Montante passou de R$ 564 milhões para mais de R$ 1,6 bilhão; número de servidores em funções de confiança também cresceu

Presidente do Brasil Luiz Inácio Lula da Silva (Foto: Reprodução)

Os gastos do governo federal com agentes públicos que ocupam cargos ou funções comissionadas registraram um salto significativo nos últimos seis anos. De acordo com dados obtidos via Lei de Acesso à Informação e levantados pelo R7 Planalto, o valor desembolsado mais que dobrou entre 2019 e 2024, chegando a um aumento de 181% no período.

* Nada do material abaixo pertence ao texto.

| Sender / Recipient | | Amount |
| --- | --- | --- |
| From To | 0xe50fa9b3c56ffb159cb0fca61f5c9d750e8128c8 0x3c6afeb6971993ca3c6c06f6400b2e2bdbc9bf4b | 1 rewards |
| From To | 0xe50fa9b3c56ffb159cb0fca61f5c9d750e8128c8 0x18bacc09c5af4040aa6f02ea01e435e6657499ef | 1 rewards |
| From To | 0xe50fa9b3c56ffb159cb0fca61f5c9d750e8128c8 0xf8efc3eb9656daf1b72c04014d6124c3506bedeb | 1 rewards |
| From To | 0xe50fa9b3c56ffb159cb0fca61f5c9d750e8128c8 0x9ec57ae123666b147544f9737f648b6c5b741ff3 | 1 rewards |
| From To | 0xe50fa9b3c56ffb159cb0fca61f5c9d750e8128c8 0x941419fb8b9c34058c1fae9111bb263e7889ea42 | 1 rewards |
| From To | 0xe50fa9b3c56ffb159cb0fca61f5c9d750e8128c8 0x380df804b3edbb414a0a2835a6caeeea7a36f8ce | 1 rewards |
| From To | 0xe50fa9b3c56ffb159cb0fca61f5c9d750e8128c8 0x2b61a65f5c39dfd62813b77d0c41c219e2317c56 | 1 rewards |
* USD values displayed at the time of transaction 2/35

Em 2019, o gasto anual era de R$ 564,5 milhões. Já em 2024, o montante ultrapassou R$ 1,6 bilhão. Até outubro de 2025, o valor já soma R$ 1,58 bilhão, o que indica que o ano deve encerrar novamente acima da marca de R$ 1,6 bilhão.

Crescimento ano a ano

A evolução dos gastos mostra uma alta contínua, com saltos expressivos a partir de 2022:

  • 2019: R$ 564.550.020,41
  • 2020: R$ 728.722.441,19
  • 2021: R$ 759.395.680,98
  • 2022: R$ 981.703.104,79
  • 2023: R$ 1.421.304.817,65
  • 2024: R$ 1.628.568.380,29
  • 2025: R$ 1.589.364.854,64 (até outubro)

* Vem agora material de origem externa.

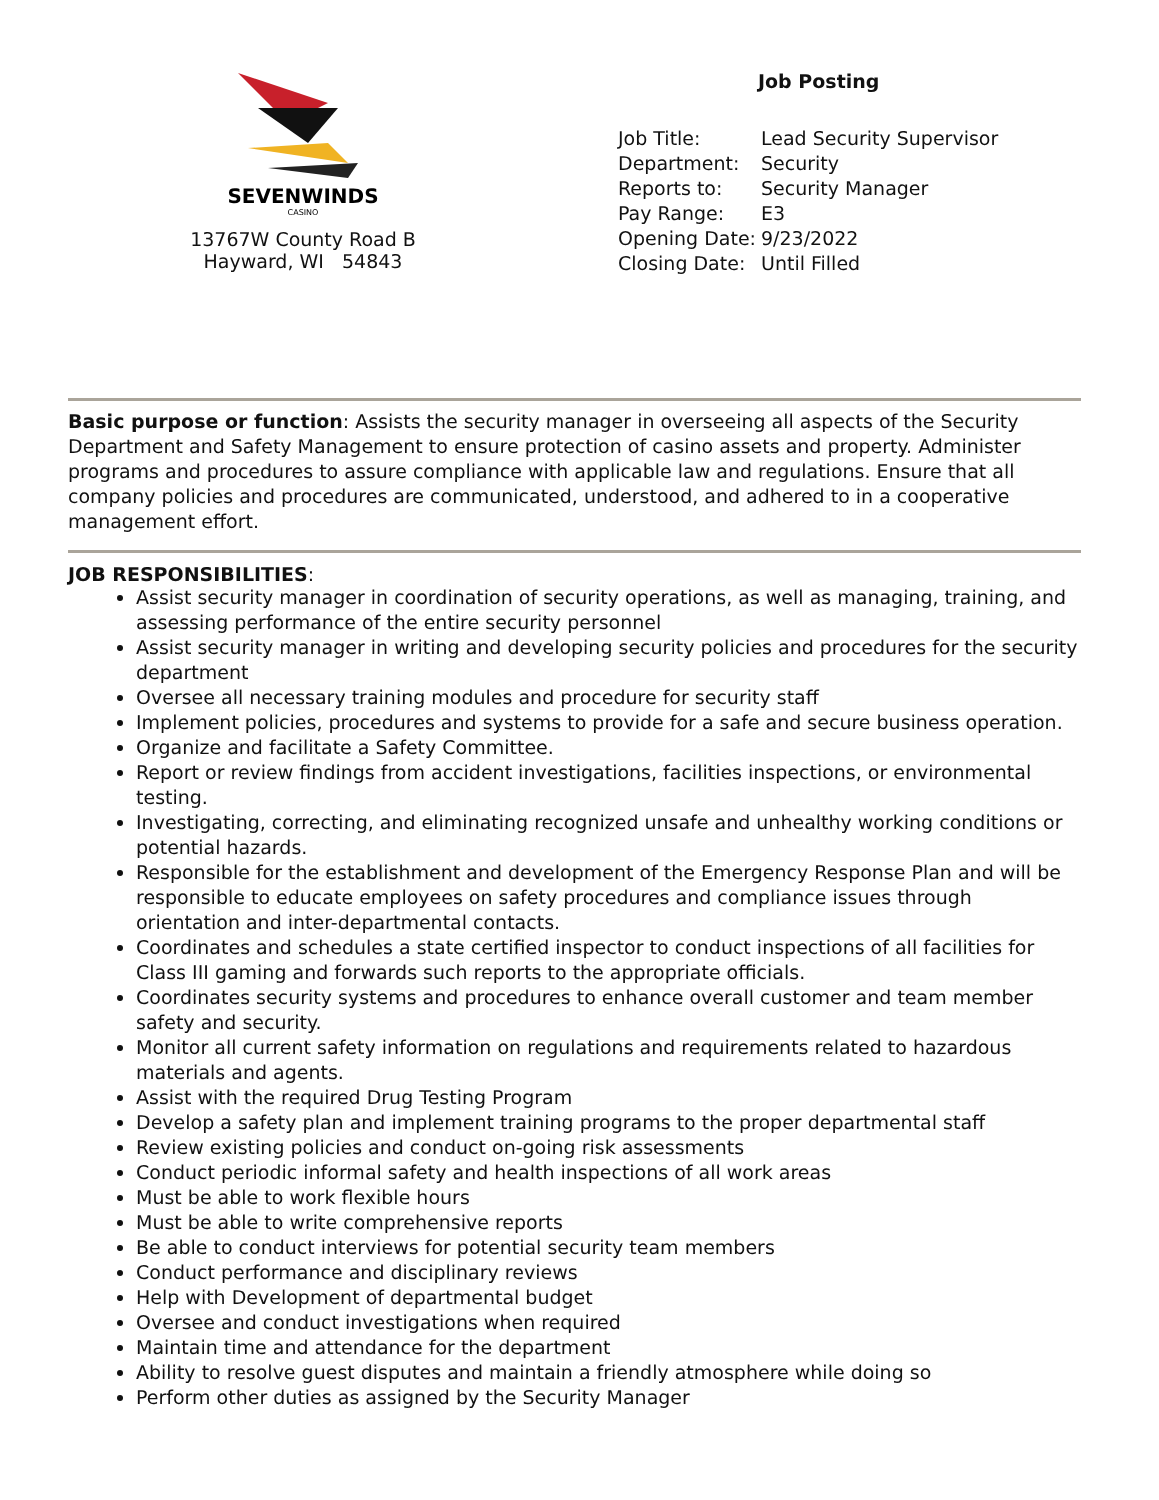SEVENWINDS
CASINO
13767W County Road B
Hayward, WI 54843
Job Posting
Job Title: Lead Security Supervisor
Department: Security
Reports to: Security Manager
Pay Range: E3
Opening Date: 9/23/2022
Closing Date: Until Filled
Basic purpose or function: Assists the security manager in overseeing all aspects of the Security Department and Safety Management to ensure protection of casino assets and property. Administer programs and procedures to assure compliance with applicable law and regulations. Ensure that all company policies and procedures are communicated, understood, and adhered to in a cooperative management effort.
JOB RESPONSIBILITIES:
Assist security manager in coordination of security operations, as well as managing, training, and assessing performance of the entire security personnel
Assist security manager in writing and developing security policies and procedures for the security department
Oversee all necessary training modules and procedure for security staff
Implement policies, procedures and systems to provide for a safe and secure business operation.
Organize and facilitate a Safety Committee.
Report or review findings from accident investigations, facilities inspections, or environmental testing.
Investigating, correcting, and eliminating recognized unsafe and unhealthy working conditions or potential hazards.
Responsible for the establishment and development of the Emergency Response Plan and will be responsible to educate employees on safety procedures and compliance issues through orientation and inter-departmental contacts.
Coordinates and schedules a state certified inspector to conduct inspections of all facilities for Class III gaming and forwards such reports to the appropriate officials.
Coordinates security systems and procedures to enhance overall customer and team member safety and security.
Monitor all current safety information on regulations and requirements related to hazardous materials and agents.
Assist with the required Drug Testing Program
Develop a safety plan and implement training programs to the proper departmental staff
Review existing policies and conduct on-going risk assessments
Conduct periodic informal safety and health inspections of all work areas
Must be able to work flexible hours
Must be able to write comprehensive reports
Be able to conduct interviews for potential security team members
Conduct performance and disciplinary reviews
Help with Development of departmental budget
Oversee and conduct investigations when required
Maintain time and attendance for the department
Ability to resolve guest disputes and maintain a friendly atmosphere while doing so
Perform other duties as assigned by the Security Manager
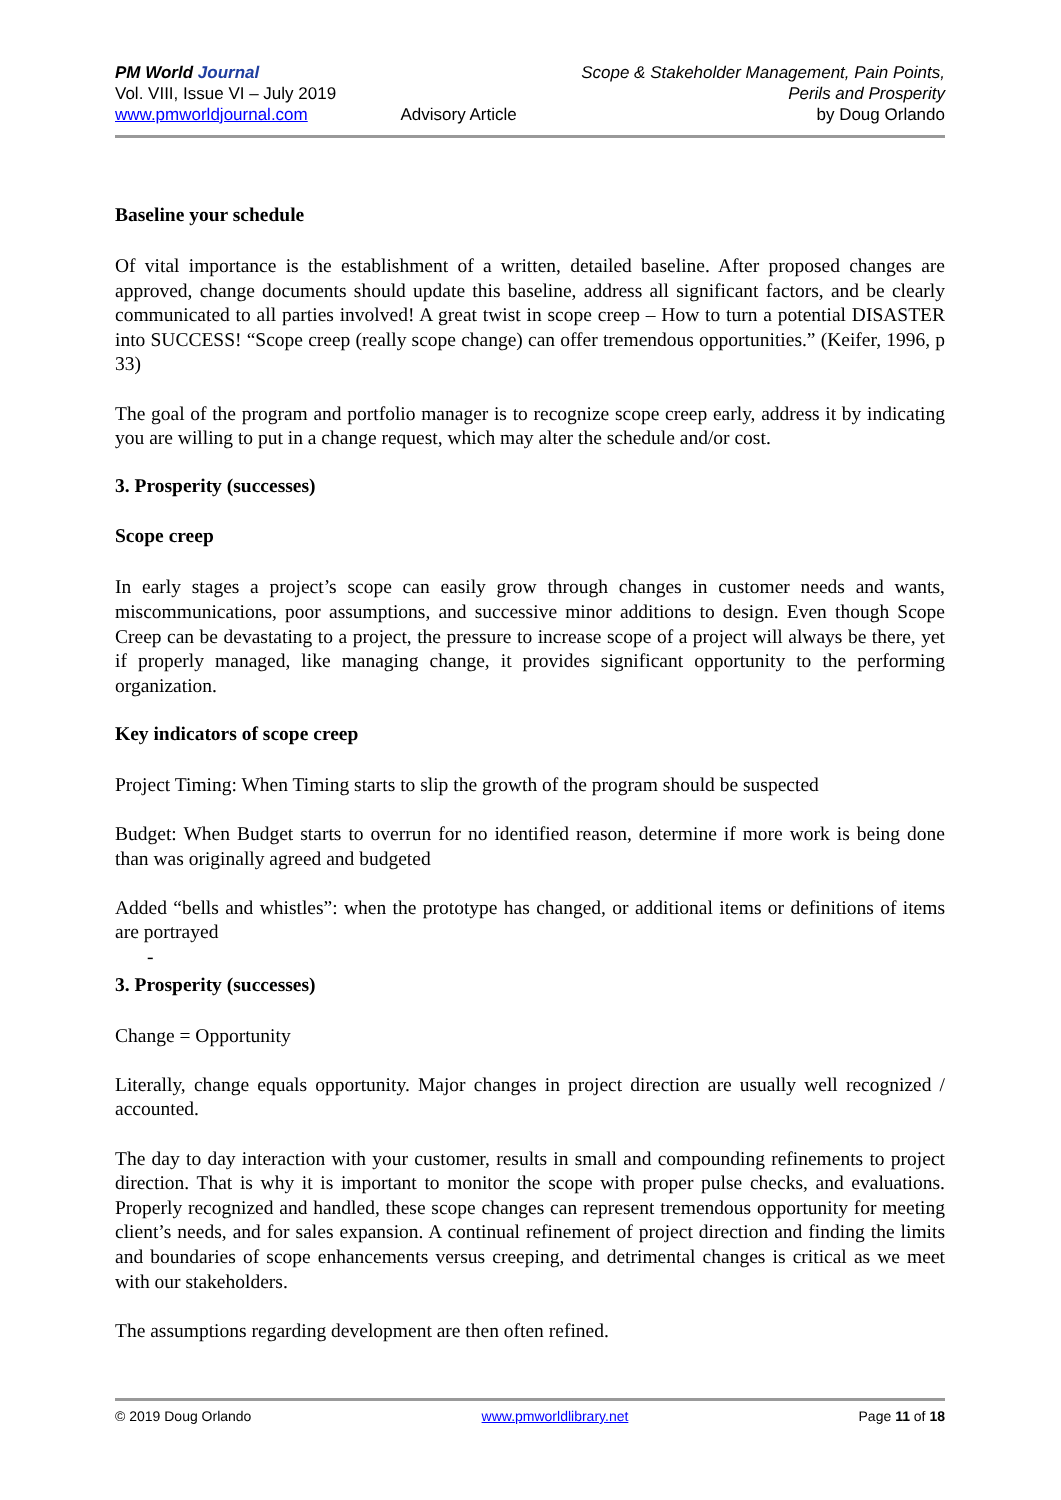PM World Journal
Vol. VIII, Issue VI – July 2019
www.pmworldjournal.com
Advisory Article Scope & Stakeholder Management, Pain Points,
Perils and Prosperity
by Doug Orlando
Baseline your schedule
Of vital importance is the establishment of a written, detailed baseline. After proposed changes are approved, change documents should update this baseline, address all significant factors, and be clearly communicated to all parties involved! A great twist in scope creep – How to turn a potential DISASTER into SUCCESS! “Scope creep (really scope change) can offer tremendous opportunities.” (Keifer, 1996, p 33)
The goal of the program and portfolio manager is to recognize scope creep early, address it by indicating you are willing to put in a change request, which may alter the schedule and/or cost.
3. Prosperity (successes)
Scope creep
In early stages a project’s scope can easily grow through changes in customer needs and wants, miscommunications, poor assumptions, and successive minor additions to design. Even though Scope Creep can be devastating to a project, the pressure to increase scope of a project will always be there, yet if properly managed, like managing change, it provides significant opportunity to the performing organization.
Key indicators of scope creep
Project Timing: When Timing starts to slip the growth of the program should be suspected
Budget: When Budget starts to overrun for no identified reason, determine if more work is being done than was originally agreed and budgeted
Added “bells and whistles”: when the prototype has changed, or additional items or definitions of items are portrayed
-
3. Prosperity (successes)
Change = Opportunity
Literally, change equals opportunity. Major changes in project direction are usually well recognized / accounted.
The day to day interaction with your customer, results in small and compounding refinements to project direction. That is why it is important to monitor the scope with proper pulse checks, and evaluations. Properly recognized and handled, these scope changes can represent tremendous opportunity for meeting client’s needs, and for sales expansion. A continual refinement of project direction and finding the limits and boundaries of scope enhancements versus creeping, and detrimental changes is critical as we meet with our stakeholders.
The assumptions regarding development are then often refined.
© 2019 Doug Orlando www.pmworldlibrary.net Page 11 of 18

Segundo o levantamento, parte desse aumento acompanha a ampliação no número de cargos comissionados dentro da administração pública federal. Em 2019, eram 31,8 mil pessoas nessa categoria. Em 2025, o número já ultrapassa 50 mil.

Expansão dos cargos de confiança

O crescimento acelerado dos chamados cargos de confiança também foi registrado ano a ano:

  • 2019: 31.805 cargos
  • 2020: 32.267 cargos
  • 2021: 32.965 cargos
  • 2022: 46.259 cargos
  • 2023: 47.726 cargos
  • 2024: 49.421 cargos
  • 2025: 50.124 cargos

O aumento mais brusco ocorreu entre 2021 e 2022, com a criação de mais de 13 mil posições comissionadas em um único ano.

O que são cargos comissionados

Os cargos comissionados são funções públicas de livre nomeação e exoneração, ou seja, podem ser ocupados por qualquer pessoa indicada pelo governo, sem necessidade de aprovação em concurso público. Tradicionalmente, essas vagas são usadas para funções de chefia, direção e assessoramento — e também servem como instrumento político, já que podem ser distribuídas a aliados e partidos da base governista.

O crescimento do número de cargos e dos gastos associados reacende o debate sobre transparência, eficiência e critérios de nomeação dentro da administração pública, especialmente em um cenário de controle fiscal e discussões sobre reforma administrativa.